Control surfaces for agentic development
3 key features to guide the AI agent, automate workflows further, provide context more effectively with better context window management.
Steering
Hooks
Powers
Steering Rules
Persistent instructions that teach Kiro how your team works. Write your conventions once — "use TypeScript," "follow our naming standards" — and Kiro applies them automatically across every interaction. Consistent code, no repetition, and the same agent behavior for everyone on the team.
Agent Hooks
Automated triggers that execute predefined agent actions when certain events occur — a file save, a completed task. Instead of manually asking Kiro to run tests or check for issues, you set it up once and it runs in the background. The repetitive overhead disappears; you just code.
Kiro Powers
Dynamic tool loading through MCP. Too little context and the agent guesses; too much and it slows down. Kiro Powers solve this by connecting to external tools on demand rather than loading everything upfront. One-click install, minimal setup, and an open ecosystem where anyone can build and share tools.
Why we invested early
Building a design system before the product is fully defined might seem premature, but it was one of the best early investments we made. When you're navigating genuine unknowns, a lightweight system eliminates the micro-decisions — button padding, spacing tokens — so you can focus on the harder questions about how the product actually works.

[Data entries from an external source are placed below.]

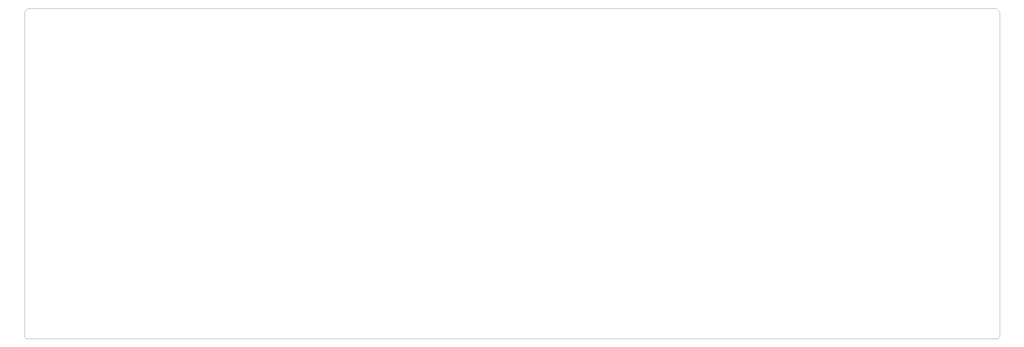
<source format=gbr>
%TF.GenerationSoftware,KiCad,Pcbnew,5.1.2+dfsg1-1*%
%TF.CreationDate,2020-02-17T14:18:57+01:00*%
%TF.ProjectId,reform2-motherboard,7265666f-726d-4322-9d6d-6f7468657262,2.0*%
%TF.SameCoordinates,Original*%
%TF.FileFunction,Profile,NP*%
%FSLAX46Y46*%
G04 Gerber Fmt 4.6, Leading zero omitted, Abs format (unit mm)*
G04 Created by KiCad (PCBNEW 5.1.2+dfsg1-1) date 2020-02-17 14:18:57*
%MOMM*%
%LPD*%
G04 APERTURE LIST*
%ADD10C,0.050000*%
G04 APERTURE END LIST*
D10*
X315500000Y-133000000D02*
X315000000Y-133500000D01*
X315500000Y-41000000D02*
X315500000Y-133000000D01*
X40000000Y-133500000D02*
X39500000Y-133000000D01*
X40500000Y-40000000D02*
X39500000Y-41000000D01*
X314500000Y-40000000D02*
X315500000Y-41000000D01*
X315000000Y-133500000D02*
X40000000Y-133500000D01*
X39500000Y-133000000D02*
X39500000Y-41000000D01*
X40500000Y-40000000D02*
X314500000Y-40000000D01*
M02*

</source>
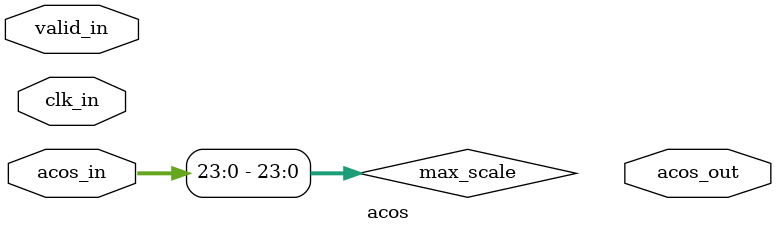
<source format=sv>


// Approx 32 cycle delay probably
// END: DUMB COMMENTS

module acos (
	input wire clk_in,
	input wire [31:0] acos_in,
	input wire valid_in,
	output logic [31:0] acos_out
);

logic [31:0] acos_vals [0:256]; //initialized below

//find the bounds of acos(in)
logic [23:0] acos_min, acos_max;
always_ff @(posedge clk_in) begin
	acos_min <= acos_vals[acos_in[31:24]];
	acos_max <= acos_vals[acos_in[31:24]+1];
end

//linear interpolate a better value for acos
//takes acos_in[23:0] and 0xFFF-acos_in[23:0] to scale
//then add it up

logic [23:0] min_scale;
logic [23:0] max_scale;

assign min_scale = ~acos_in[23:0];
assign max_scale = acos_in[23:0];

Multiply_re #(
	.WIDTH(24)
) mult_min (
	.a_re(),
	.b_re(),
	.m_re()
);



endmodule
</source>
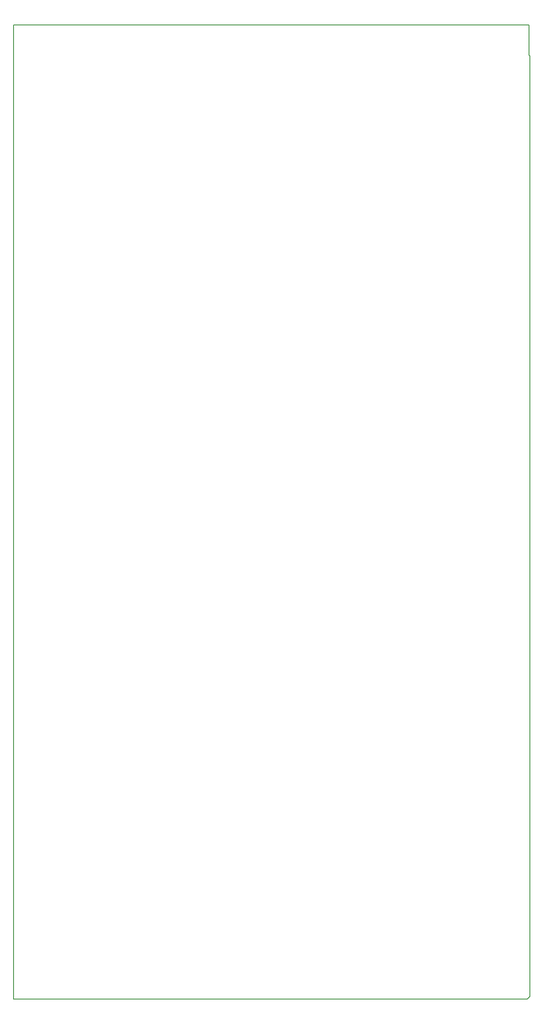
<source format=gko>
%FSLAX23Y23*%
%MOIN*%
G70*
G01*
G75*
G04 Layer_Color=8388736*
%ADD10C,0.031*%
%ADD11C,0.197*%
%ADD12C,0.236*%
%ADD13C,0.165*%
%ADD14C,0.157*%
%ADD15C,0.059*%
%ADD16R,0.059X0.059*%
G04:AMPARAMS|DCode=17|XSize=236mil|YSize=236mil|CornerRadius=59mil|HoleSize=0mil|Usage=FLASHONLY|Rotation=0.000|XOffset=0mil|YOffset=0mil|HoleType=Round|Shape=RoundedRectangle|*
%AMROUNDEDRECTD17*
21,1,0.236,0.118,0,0,0.0*
21,1,0.118,0.236,0,0,0.0*
1,1,0.118,0.059,-0.059*
1,1,0.118,-0.059,-0.059*
1,1,0.118,-0.059,0.059*
1,1,0.118,0.059,0.059*
%
%ADD17ROUNDEDRECTD17*%
%ADD18C,0.157*%
G04:AMPARAMS|DCode=19|XSize=236mil|YSize=236mil|CornerRadius=59mil|HoleSize=0mil|Usage=FLASHONLY|Rotation=270.000|XOffset=0mil|YOffset=0mil|HoleType=Round|Shape=RoundedRectangle|*
%AMROUNDEDRECTD19*
21,1,0.236,0.118,0,0,270.0*
21,1,0.118,0.236,0,0,270.0*
1,1,0.118,-0.059,-0.059*
1,1,0.118,-0.059,0.059*
1,1,0.118,0.059,0.059*
1,1,0.118,0.059,-0.059*
%
%ADD19ROUNDEDRECTD19*%
%ADD20C,0.079*%
%ADD21C,0.050*%
%ADD22C,0.079*%
%ADD23C,0.039*%
%ADD24C,0.071*%
%ADD25C,0.059*%
%ADD26R,0.031X0.024*%
%ADD27R,0.060X0.100*%
%ADD28R,0.100X0.060*%
%ADD29C,0.118*%
%ADD30C,0.008*%
%ADD31C,0.010*%
%ADD32C,0.006*%
%ADD33C,0.067*%
%ADD34R,0.067X0.067*%
G04:AMPARAMS|DCode=35|XSize=244mil|YSize=244mil|CornerRadius=63mil|HoleSize=0mil|Usage=FLASHONLY|Rotation=0.000|XOffset=0mil|YOffset=0mil|HoleType=Round|Shape=RoundedRectangle|*
%AMROUNDEDRECTD35*
21,1,0.244,0.118,0,0,0.0*
21,1,0.118,0.244,0,0,0.0*
1,1,0.126,0.059,-0.059*
1,1,0.126,-0.059,-0.059*
1,1,0.126,-0.059,0.059*
1,1,0.126,0.059,0.059*
%
%ADD35ROUNDEDRECTD35*%
%ADD36C,0.165*%
G04:AMPARAMS|DCode=37|XSize=244mil|YSize=244mil|CornerRadius=63mil|HoleSize=0mil|Usage=FLASHONLY|Rotation=270.000|XOffset=0mil|YOffset=0mil|HoleType=Round|Shape=RoundedRectangle|*
%AMROUNDEDRECTD37*
21,1,0.244,0.118,0,0,270.0*
21,1,0.118,0.244,0,0,270.0*
1,1,0.126,-0.059,-0.059*
1,1,0.126,-0.059,0.059*
1,1,0.126,0.059,0.059*
1,1,0.126,0.059,-0.059*
%
%ADD37ROUNDEDRECTD37*%
%ADD38C,0.087*%
%ADD39C,0.008*%
%ADD40C,0.058*%
%ADD41R,0.039X0.032*%
%ADD42R,0.068X0.108*%
%ADD43R,0.108X0.068*%
%ADD44C,0.005*%
D30*
X3944Y180D02*
X3944Y180D01*
Y7181D01*
X7Y-6D02*
Y7416D01*
X3937D01*
Y7370D02*
Y7416D01*
Y7188D02*
X3944Y7181D01*
X3937Y7188D02*
Y7370D01*
X3924Y-7D02*
X3944Y13D01*
Y180D01*
X7Y-7D02*
X3924D01*
M02*

</source>
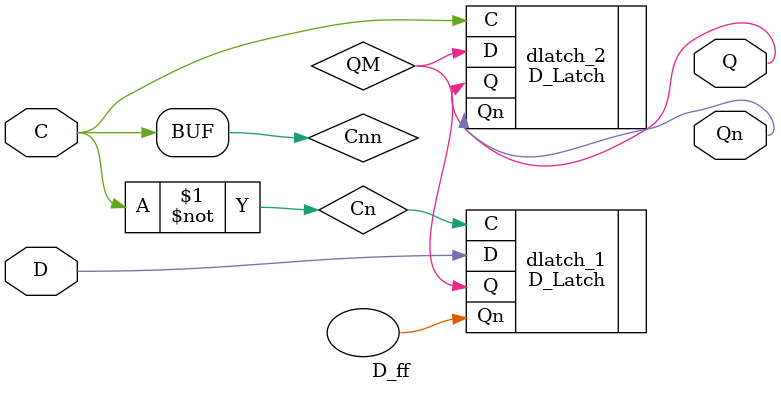
<source format=v>
module D_ff(Q, Qn, C, D);
	output Q, Qn;
	input C, D;
	wire Q, Qn, C, D;
	wire Cn, Cnn, QM;
	
	not not1(Cn, C);
	not not2(Cnn, Cn);
	//D_Latch(Q, Qn, C, D)
	D_Latch dlatch_1(.Q(QM), .Qn(), .C(Cn), .D(D));
	D_Latch dlatch_2(.Q(Q), .Qn(Qn), .C(C), .D(QM));
endmodule

</source>
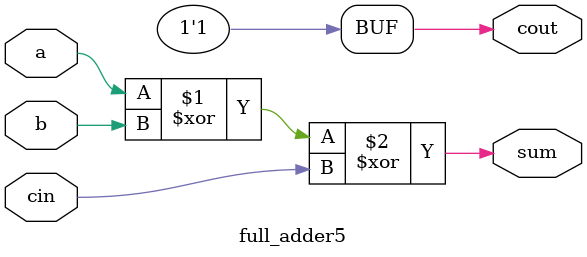
<source format=v>
module full_adder5(a,b,cin,sum,cout);
input a,b,cin;
output sum,cout;
assign sum = a^b^cin;
assign cout = 1'b1; 
// initial begin
//     $display("The incorrect adder with or1 having out/1");
// end   
endmodule
</source>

It also enables parallel work at speed. Once more than one person is designing, a shared system means designers, engineers, researchers, and PMs can all move forward using the same visual language without constant check-ins. And because design tokens map directly to code tokens, engineers could prototype faster and we avoided the typical "rebuild it properly before launch" reckoning.
Spec-driven development adoption and
6-month post-launch metrics
82% of users adopted spec-driven development — significant uptake for a completely new workflow. Satisfaction followed: 83% positive ratings on spec creation, 73% on task creation.
100,000 daily active users is meaningful traction for a new product category. 35,000 paid conversions shows developers finding enough value to pay for more. The number I'm most proud of: 92% positive ratings from power users — the developers who put Kiro to work every day.